§ **What this task involves**
Please extract every line of the data below and reproduce each one character for character.

[Collection entries]
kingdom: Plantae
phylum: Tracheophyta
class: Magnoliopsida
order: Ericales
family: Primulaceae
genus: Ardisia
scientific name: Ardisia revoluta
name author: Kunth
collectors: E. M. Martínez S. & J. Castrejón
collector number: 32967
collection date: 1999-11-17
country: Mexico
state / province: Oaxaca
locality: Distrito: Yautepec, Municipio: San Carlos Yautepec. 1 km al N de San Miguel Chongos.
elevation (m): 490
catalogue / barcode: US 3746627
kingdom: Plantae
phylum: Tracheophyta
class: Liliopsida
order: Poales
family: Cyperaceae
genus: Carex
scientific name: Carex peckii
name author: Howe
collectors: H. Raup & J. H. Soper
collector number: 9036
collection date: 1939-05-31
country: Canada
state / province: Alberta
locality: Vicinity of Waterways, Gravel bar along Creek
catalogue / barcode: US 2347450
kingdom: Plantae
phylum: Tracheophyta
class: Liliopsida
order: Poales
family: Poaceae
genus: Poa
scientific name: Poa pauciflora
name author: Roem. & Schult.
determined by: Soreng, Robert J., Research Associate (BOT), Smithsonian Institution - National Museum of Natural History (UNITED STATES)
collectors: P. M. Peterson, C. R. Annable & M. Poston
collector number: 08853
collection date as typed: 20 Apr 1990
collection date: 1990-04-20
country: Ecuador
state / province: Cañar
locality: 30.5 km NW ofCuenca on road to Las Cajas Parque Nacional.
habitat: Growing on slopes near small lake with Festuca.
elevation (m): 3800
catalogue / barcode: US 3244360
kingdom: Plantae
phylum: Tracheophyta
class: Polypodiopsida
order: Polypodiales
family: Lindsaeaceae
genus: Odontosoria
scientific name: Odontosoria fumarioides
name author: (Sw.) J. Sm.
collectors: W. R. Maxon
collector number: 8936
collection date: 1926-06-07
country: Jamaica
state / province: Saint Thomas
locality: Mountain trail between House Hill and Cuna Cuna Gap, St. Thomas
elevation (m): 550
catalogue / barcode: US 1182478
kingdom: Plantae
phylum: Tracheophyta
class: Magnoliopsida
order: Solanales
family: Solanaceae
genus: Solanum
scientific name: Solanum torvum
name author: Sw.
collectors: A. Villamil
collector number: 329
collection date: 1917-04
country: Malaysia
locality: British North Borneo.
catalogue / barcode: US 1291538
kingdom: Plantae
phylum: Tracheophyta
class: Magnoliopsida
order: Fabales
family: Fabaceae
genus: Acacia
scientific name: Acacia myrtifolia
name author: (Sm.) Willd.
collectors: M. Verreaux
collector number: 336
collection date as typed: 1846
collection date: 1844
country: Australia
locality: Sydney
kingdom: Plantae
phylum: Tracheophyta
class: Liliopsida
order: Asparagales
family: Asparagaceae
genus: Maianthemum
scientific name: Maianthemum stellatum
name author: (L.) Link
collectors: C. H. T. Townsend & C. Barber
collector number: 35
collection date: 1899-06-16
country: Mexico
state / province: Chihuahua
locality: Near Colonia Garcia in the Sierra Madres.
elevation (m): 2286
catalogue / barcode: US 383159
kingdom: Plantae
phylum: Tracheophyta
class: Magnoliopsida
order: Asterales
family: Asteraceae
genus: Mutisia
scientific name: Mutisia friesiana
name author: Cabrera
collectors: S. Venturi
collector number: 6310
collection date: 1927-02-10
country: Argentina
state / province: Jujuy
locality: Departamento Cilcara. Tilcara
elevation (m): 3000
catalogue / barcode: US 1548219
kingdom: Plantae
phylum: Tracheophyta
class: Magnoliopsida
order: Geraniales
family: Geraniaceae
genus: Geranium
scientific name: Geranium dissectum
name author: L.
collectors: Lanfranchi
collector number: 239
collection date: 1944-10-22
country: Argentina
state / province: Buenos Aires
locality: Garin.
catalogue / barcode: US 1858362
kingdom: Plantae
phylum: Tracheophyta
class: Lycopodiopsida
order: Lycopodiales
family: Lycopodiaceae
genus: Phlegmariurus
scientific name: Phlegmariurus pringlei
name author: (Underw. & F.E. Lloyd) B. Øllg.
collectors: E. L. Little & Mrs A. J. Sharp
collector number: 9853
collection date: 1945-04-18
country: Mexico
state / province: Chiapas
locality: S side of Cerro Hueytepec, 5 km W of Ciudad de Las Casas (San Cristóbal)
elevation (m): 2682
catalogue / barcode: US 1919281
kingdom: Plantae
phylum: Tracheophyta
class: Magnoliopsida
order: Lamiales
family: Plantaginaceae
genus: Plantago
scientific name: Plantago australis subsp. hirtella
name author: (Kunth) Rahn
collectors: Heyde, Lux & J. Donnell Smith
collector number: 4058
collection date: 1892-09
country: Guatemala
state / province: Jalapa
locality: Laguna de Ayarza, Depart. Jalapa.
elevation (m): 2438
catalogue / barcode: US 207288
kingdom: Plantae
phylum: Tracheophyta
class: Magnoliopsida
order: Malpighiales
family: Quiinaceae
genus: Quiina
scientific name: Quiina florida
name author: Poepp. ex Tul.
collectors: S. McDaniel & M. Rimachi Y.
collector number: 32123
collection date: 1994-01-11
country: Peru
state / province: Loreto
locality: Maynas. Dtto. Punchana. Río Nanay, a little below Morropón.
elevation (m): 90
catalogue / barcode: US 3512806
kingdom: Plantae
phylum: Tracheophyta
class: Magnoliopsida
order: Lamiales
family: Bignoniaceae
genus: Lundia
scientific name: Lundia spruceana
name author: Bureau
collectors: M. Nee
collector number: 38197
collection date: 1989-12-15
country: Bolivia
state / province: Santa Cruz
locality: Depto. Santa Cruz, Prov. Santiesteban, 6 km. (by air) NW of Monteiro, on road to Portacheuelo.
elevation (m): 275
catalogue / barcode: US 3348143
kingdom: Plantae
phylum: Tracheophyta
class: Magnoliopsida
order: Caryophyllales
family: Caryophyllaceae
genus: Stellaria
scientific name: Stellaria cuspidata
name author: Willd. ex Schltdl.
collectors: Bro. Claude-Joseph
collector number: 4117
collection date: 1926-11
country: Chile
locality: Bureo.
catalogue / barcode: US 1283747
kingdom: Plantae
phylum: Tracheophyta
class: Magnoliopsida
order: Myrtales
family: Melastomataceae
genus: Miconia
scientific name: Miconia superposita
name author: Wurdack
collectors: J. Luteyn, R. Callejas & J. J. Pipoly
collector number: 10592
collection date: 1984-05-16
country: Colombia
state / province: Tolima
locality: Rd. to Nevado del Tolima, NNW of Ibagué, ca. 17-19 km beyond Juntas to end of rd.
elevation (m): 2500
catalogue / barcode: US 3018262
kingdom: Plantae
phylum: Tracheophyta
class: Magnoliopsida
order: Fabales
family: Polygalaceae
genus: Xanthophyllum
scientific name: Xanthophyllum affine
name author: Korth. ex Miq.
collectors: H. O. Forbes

§ **Written solution**
kingdom: Plantae
phylum: Tracheophyta
class: Magnoliopsida
order: Ericales
family: Primulaceae
genus: Ardisia
scientific name: Ardisia revoluta
name author: Kunth
collectors: E. M. Martínez S. & J. Castrejón
collector number: 32967
collection date: 1999-11-17
country: Mexico
state / province: Oaxaca
locality: Distrito: Yautepec, Municipio: San Carlos Yautepec. 1 km al N de San Miguel Chongos.
elevation (m): 490
catalogue / barcode: US 3746627
kingdom: Plantae
phylum: Tracheophyta
class: Liliopsida
order: Poales
family: Cyperaceae
genus: Carex
scientific name: Carex peckii
name author: Howe
collectors: H. Raup & J. H. Soper
collector number: 9036
collection date: 1939-05-31
country: Canada
state / province: Alberta
locality: Vicinity of Waterways, Gravel bar along Creek
catalogue / barcode: US 2347450
kingdom: Plantae
phylum: Tracheophyta
class: Liliopsida
order: Poales
family: Poaceae
genus: Poa
scientific name: Poa pauciflora
name author: Roem. & Schult.
determined by: Soreng, Robert J., Research Associate (BOT), Smithsonian Institution - National Museum of Natural History (UNITED STATES)
collectors: P. M. Peterson, C. R. Annable & M. Poston
collector number: 08853
collection date as typed: 20 Apr 1990
collection date: 1990-04-20
country: Ecuador
state / province: Cañar
locality: 30.5 km NW ofCuenca on road to Las Cajas Parque Nacional.
habitat: Growing on slopes near small lake with Festuca.
elevation (m): 3800
catalogue / barcode: US 3244360
kingdom: Plantae
phylum: Tracheophyta
class: Polypodiopsida
order: Polypodiales
family: Lindsaeaceae
genus: Odontosoria
scientific name: Odontosoria fumarioides
name author: (Sw.) J. Sm.
collectors: W. R. Maxon
collector number: 8936
collection date: 1926-06-07
country: Jamaica
state / province: Saint Thomas
locality: Mountain trail between House Hill and Cuna Cuna Gap, St. Thomas
elevation (m): 550
catalogue / barcode: US 1182478
kingdom: Plantae
phylum: Tracheophyta
class: Magnoliopsida
order: Solanales
family: Solanaceae
genus: Solanum
scientific name: Solanum torvum
name author: Sw.
collectors: A. Villamil
collector number: 329
collection date: 1917-04
country: Malaysia
locality: British North Borneo.
catalogue / barcode: US 1291538
kingdom: Plantae
phylum: Tracheophyta
class: Magnoliopsida
order: Fabales
family: Fabaceae
genus: Acacia
scientific name: Acacia myrtifolia
name author: (Sm.) Willd.
collectors: M. Verreaux
collector number: 336
collection date as typed: 1846
collection date: 1844
country: Australia
locality: Sydney
kingdom: Plantae
phylum: Tracheophyta
class: Liliopsida
order: Asparagales
family: Asparagaceae
genus: Maianthemum
scientific name: Maianthemum stellatum
name author: (L.) Link
collectors: C. H. T. Townsend & C. Barber
collector number: 35
collection date: 1899-06-16
country: Mexico
state / province: Chihuahua
locality: Near Colonia Garcia in the Sierra Madres.
elevation (m): 2286
catalogue / barcode: US 383159
kingdom: Plantae
phylum: Tracheophyta
class: Magnoliopsida
order: Asterales
family: Asteraceae
genus: Mutisia
scientific name: Mutisia friesiana
name author: Cabrera
collectors: S. Venturi
collector number: 6310
collection date: 1927-02-10
country: Argentina
state / province: Jujuy
locality: Departamento Cilcara. Tilcara
elevation (m): 3000
catalogue / barcode: US 1548219
kingdom: Plantae
phylum: Tracheophyta
class: Magnoliopsida
order: Geraniales
family: Geraniaceae
genus: Geranium
scientific name: Geranium dissectum
name author: L.
collectors: Lanfranchi
collector number: 239
collection date: 1944-10-22
country: Argentina
state / province: Buenos Aires
locality: Garin.
catalogue / barcode: US 1858362
kingdom: Plantae
phylum: Tracheophyta
class: Lycopodiopsida
order: Lycopodiales
family: Lycopodiaceae
genus: Phlegmariurus
scientific name: Phlegmariurus pringlei
name author: (Underw. & F.E. Lloyd) B. Øllg.
collectors: E. L. Little & Mrs A. J. Sharp
collector number: 9853
collection date: 1945-04-18
country: Mexico
state / province: Chiapas
locality: S side of Cerro Hueytepec, 5 km W of Ciudad de Las Casas (San Cristóbal)
elevation (m): 2682
catalogue / barcode: US 1919281
kingdom: Plantae
phylum: Tracheophyta
class: Magnoliopsida
order: Lamiales
family: Plantaginaceae
genus: Plantago
scientific name: Plantago australis subsp. hirtella
name author: (Kunth) Rahn
collectors: Heyde, Lux & J. Donnell Smith
collector number: 4058
collection date: 1892-09
country: Guatemala
state / province: Jalapa
locality: Laguna de Ayarza, Depart. Jalapa.
elevation (m): 2438
catalogue / barcode: US 207288
kingdom: Plantae
phylum: Tracheophyta
class: Magnoliopsida
order: Malpighiales
family: Quiinaceae
genus: Quiina
scientific name: Quiina florida
name author: Poepp. ex Tul.
collectors: S. McDaniel & M. Rimachi Y.
collector number: 32123
collection date: 1994-01-11
country: Peru
state / province: Loreto
locality: Maynas. Dtto. Punchana. Río Nanay, a little below Morropón.
elevation (m): 90
catalogue / barcode: US 3512806
kingdom: Plantae
phylum: Tracheophyta
class: Magnoliopsida
order: Lamiales
family: Bignoniaceae
genus: Lundia
scientific name: Lundia spruceana
name author: Bureau
collectors: M. Nee
collector number: 38197
collection date: 1989-12-15
country: Bolivia
state / province: Santa Cruz
locality: Depto. Santa Cruz, Prov. Santiesteban, 6 km. (by air) NW of Monteiro, on road to Portacheuelo.
elevation (m): 275
catalogue / barcode: US 3348143
kingdom: Plantae
phylum: Tracheophyta
class: Magnoliopsida
order: Caryophyllales
family: Caryophyllaceae
genus: Stellaria
scientific name: Stellaria cuspidata
name author: Willd. ex Schltdl.
collectors: Bro. Claude-Joseph
collector number: 4117
collection date: 1926-11
country: Chile
locality: Bureo.
catalogue / barcode: US 1283747
kingdom: Plantae
phylum: Tracheophyta
class: Magnoliopsida
order: Myrtales
family: Melastomataceae
genus: Miconia
scientific name: Miconia superposita
name author: Wurdack
collectors: J. Luteyn, R. Callejas & J. J. Pipoly
collector number: 10592
collection date: 1984-05-16
country: Colombia
state / province: Tolima
locality: Rd. to Nevado del Tolima, NNW of Ibagué, ca. 17-19 km beyond Juntas to end of rd.
elevation (m): 2500
catalogue / barcode: US 3018262
kingdom: Plantae
phylum: Tracheophyta
class: Magnoliopsida
order: Fabales
family: Polygalaceae
genus: Xanthophyllum
scientific name: Xanthophyllum affine
name author: Korth. ex Miq.
collectors: H. O. Forbes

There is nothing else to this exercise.